Mario Jovine nella sua casa di Bologna
Tanino Gadda e Luisella Seveso















Nei corridoi della questura s’incontravano bocche cucite. Oltre a Nardone, Mario Jovine, Vito Plantone, Ferdinando Oscuri, il maresciallo di ferro, che difendevano le indagini con ostinazione. Plantone aveva stima e rispetto del lavoro dei cronisti, ma se scuciva un dettaglio, una nota di colore era per tutti. Niente favoritismi, neppure per gli amici. I cani da tartufo lo aspettavano fuori del portone della questura, lui offriva loro da bere o un panino e parlava dopo essersi accertato che ci fossero tutti.
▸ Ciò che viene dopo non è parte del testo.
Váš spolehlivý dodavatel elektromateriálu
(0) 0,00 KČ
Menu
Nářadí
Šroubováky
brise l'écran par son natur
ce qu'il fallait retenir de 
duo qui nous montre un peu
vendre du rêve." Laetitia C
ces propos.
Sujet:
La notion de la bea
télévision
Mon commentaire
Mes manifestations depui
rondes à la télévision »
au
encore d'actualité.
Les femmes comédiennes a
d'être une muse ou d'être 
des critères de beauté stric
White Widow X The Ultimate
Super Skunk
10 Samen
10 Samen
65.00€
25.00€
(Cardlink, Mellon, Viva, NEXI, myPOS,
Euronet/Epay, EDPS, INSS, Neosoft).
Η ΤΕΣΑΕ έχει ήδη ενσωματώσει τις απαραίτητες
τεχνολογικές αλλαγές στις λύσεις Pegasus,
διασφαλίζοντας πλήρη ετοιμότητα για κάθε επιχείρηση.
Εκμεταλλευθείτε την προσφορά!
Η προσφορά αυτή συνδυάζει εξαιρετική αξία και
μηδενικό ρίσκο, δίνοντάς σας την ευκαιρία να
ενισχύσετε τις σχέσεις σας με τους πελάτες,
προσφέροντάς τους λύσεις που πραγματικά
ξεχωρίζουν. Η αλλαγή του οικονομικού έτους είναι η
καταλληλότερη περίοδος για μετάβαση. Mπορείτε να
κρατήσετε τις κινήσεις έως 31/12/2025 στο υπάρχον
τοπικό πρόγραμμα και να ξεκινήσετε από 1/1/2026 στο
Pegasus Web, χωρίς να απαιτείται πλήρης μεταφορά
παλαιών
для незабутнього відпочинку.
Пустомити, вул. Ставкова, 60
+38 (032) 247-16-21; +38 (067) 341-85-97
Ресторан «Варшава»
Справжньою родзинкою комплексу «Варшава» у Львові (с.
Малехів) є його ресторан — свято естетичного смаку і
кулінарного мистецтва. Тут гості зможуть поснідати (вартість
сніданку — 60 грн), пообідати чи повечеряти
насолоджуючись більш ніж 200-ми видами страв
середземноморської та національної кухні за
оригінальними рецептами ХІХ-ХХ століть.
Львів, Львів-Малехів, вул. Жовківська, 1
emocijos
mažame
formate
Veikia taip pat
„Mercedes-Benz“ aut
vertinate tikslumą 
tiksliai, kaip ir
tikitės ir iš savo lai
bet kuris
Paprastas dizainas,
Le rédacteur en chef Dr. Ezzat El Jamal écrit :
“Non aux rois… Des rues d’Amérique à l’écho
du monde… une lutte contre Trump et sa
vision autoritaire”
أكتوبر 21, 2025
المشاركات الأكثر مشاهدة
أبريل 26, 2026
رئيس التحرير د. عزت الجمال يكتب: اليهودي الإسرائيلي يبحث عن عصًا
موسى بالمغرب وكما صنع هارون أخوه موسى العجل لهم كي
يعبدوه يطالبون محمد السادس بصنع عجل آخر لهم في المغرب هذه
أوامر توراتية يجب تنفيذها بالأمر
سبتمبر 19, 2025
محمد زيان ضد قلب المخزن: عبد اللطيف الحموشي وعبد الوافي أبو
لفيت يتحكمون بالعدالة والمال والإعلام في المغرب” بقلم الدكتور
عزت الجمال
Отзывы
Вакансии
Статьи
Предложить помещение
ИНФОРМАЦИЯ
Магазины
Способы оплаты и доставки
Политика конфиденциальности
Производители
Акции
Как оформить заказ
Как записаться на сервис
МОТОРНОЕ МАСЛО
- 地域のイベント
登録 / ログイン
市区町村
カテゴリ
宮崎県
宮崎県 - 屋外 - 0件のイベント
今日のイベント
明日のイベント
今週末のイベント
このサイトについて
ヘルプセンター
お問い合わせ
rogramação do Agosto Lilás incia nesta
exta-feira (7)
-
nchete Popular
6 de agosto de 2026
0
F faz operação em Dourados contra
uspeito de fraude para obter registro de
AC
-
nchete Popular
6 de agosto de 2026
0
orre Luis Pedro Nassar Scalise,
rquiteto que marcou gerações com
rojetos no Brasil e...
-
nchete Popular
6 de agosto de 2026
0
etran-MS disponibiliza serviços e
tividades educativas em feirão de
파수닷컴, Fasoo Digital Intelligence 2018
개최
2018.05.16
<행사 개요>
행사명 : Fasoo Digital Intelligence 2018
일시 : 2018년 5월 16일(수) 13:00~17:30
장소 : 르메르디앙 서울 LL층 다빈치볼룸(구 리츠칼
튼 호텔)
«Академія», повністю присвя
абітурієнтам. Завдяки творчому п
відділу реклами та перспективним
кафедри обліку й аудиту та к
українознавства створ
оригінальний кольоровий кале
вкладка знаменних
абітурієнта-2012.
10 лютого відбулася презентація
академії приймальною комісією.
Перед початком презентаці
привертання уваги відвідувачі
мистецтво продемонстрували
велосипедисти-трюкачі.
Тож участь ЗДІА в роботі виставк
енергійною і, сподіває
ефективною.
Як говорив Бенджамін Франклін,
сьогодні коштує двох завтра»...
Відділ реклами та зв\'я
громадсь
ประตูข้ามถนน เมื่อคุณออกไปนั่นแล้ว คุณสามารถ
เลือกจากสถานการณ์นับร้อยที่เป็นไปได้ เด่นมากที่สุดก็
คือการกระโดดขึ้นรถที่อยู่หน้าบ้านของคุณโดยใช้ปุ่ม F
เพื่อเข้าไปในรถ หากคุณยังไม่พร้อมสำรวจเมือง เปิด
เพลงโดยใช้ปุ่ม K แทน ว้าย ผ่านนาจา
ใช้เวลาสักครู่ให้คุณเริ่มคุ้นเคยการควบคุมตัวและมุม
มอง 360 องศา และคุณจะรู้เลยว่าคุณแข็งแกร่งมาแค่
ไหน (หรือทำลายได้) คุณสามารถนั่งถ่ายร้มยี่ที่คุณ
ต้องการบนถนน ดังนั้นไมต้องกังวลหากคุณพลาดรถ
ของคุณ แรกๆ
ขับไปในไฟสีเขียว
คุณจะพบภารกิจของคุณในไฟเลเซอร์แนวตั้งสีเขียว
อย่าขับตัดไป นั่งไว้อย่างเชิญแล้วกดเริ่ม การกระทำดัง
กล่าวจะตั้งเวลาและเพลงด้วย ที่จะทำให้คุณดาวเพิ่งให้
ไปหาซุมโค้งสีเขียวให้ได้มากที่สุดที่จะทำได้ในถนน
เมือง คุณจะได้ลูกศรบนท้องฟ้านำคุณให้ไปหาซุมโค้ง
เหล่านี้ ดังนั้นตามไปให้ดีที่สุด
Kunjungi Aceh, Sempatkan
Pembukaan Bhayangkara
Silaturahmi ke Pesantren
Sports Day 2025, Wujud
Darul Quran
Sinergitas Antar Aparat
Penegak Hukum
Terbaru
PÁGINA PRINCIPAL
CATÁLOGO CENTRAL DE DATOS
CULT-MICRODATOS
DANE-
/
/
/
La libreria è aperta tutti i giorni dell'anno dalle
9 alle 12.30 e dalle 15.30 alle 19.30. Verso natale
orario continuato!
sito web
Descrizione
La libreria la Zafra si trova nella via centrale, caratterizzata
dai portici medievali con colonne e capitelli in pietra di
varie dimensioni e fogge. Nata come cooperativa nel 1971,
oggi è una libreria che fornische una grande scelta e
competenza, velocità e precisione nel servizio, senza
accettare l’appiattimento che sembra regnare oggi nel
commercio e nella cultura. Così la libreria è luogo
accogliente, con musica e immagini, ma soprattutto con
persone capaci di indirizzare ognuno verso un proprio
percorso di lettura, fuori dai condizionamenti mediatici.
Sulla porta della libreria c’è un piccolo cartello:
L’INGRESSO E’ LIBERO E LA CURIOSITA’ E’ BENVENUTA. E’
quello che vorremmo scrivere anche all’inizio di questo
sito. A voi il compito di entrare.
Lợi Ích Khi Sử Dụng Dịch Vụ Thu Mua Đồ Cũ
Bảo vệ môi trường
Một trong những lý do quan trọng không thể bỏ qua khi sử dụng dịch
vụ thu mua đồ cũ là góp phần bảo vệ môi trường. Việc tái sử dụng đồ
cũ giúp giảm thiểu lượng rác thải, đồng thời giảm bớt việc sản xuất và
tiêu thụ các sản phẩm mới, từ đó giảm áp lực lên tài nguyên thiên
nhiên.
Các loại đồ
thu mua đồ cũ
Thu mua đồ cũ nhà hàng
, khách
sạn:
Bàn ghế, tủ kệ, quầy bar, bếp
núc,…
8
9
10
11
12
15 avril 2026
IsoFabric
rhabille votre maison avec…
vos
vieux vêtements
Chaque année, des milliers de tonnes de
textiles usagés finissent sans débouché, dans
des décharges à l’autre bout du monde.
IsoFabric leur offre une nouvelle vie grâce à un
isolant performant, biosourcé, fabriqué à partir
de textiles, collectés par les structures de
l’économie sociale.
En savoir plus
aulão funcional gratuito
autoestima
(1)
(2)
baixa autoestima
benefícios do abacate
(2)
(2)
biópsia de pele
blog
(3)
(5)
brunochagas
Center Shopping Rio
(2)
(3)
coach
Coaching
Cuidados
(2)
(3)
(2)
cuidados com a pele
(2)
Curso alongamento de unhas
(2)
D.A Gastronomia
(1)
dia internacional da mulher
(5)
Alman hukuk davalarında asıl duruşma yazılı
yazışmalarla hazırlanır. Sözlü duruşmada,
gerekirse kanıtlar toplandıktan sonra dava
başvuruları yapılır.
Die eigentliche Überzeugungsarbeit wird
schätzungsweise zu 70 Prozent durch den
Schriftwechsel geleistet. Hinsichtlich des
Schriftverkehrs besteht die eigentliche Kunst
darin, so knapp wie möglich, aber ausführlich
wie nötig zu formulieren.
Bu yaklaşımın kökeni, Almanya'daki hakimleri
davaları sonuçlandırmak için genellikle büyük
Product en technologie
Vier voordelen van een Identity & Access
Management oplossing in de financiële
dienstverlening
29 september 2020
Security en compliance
Max Monti, del “Corriere”, fingendo di fare la pipì contro la parete, si appostò sotto la finestra della stanza in cui Mario Nardone stava interrogando Rina Fort, la giovane donna accusata di aver ucciso la moglie del proprio amante e i suoi tre figli. Nel suo splendido articolo Piero Lotito accennò al carattere di Tanino, ai suoi giudizi sul giornalismo (“… è il più bel mestiere se lo fai da cronista semplice senza gradi…”), ai suoi libri… Del ’73, “Il complice del suicidio” che, fatto uscire da Raffaele Crovi con Fabbri, vinse il Premio Gran Giallo di Cattolica. Nel ’72 era apparso in libreria con Pan editrice “Uno dei tanti”. In pensione Tanino aveva resuscitato antichi amori: la poesia, il teatro e minimi appunti storici per “Il Giorno”. ”Aveva anche lavorato, limando e ripensando, a un romanzo su uno dei momenti più neri della storia milanese: l’assassinio del commissario Luigi Calabresi”. Tanino Gadda aveva incontrato tante persone importanti, tra cui Alberto Tedeschi, conoscitore di gialli e di giallisti come pochi. Nel ’74 aveva partecipato a un dibattito sul giallo per “Tuttilibri”, presenti gli stessi Crovi e Tedeschi, Attilio Veraldi, Oreste Del Buono, Carlo Casalegno. In quell’occasione affermò che le sue esperienze di cronista gli avevano insegnato che il delitto perfetto esiste, eccome, e che solamente qualche volta il colpevole viene scoperto magari per caso. Passigli stava per licenziare il suo “Le maschere del mistero”, in cui a Tantino Gadda era dedicato un capitolo intero. Lotito era legato più di tutti a Tanino, con il quale spesso andava in una trattoria vicina alla sede del “Giorno”, un fungo superbo eretto in via Fava. E lì, abusando della tolleranza della sua ulcera, il grande Gadda sceglieva cibi forti per fare onore all’ospite, che vedeva delinearsi la personalità e la storia di questo collega che ha lasciato tracce nel nostro cuore.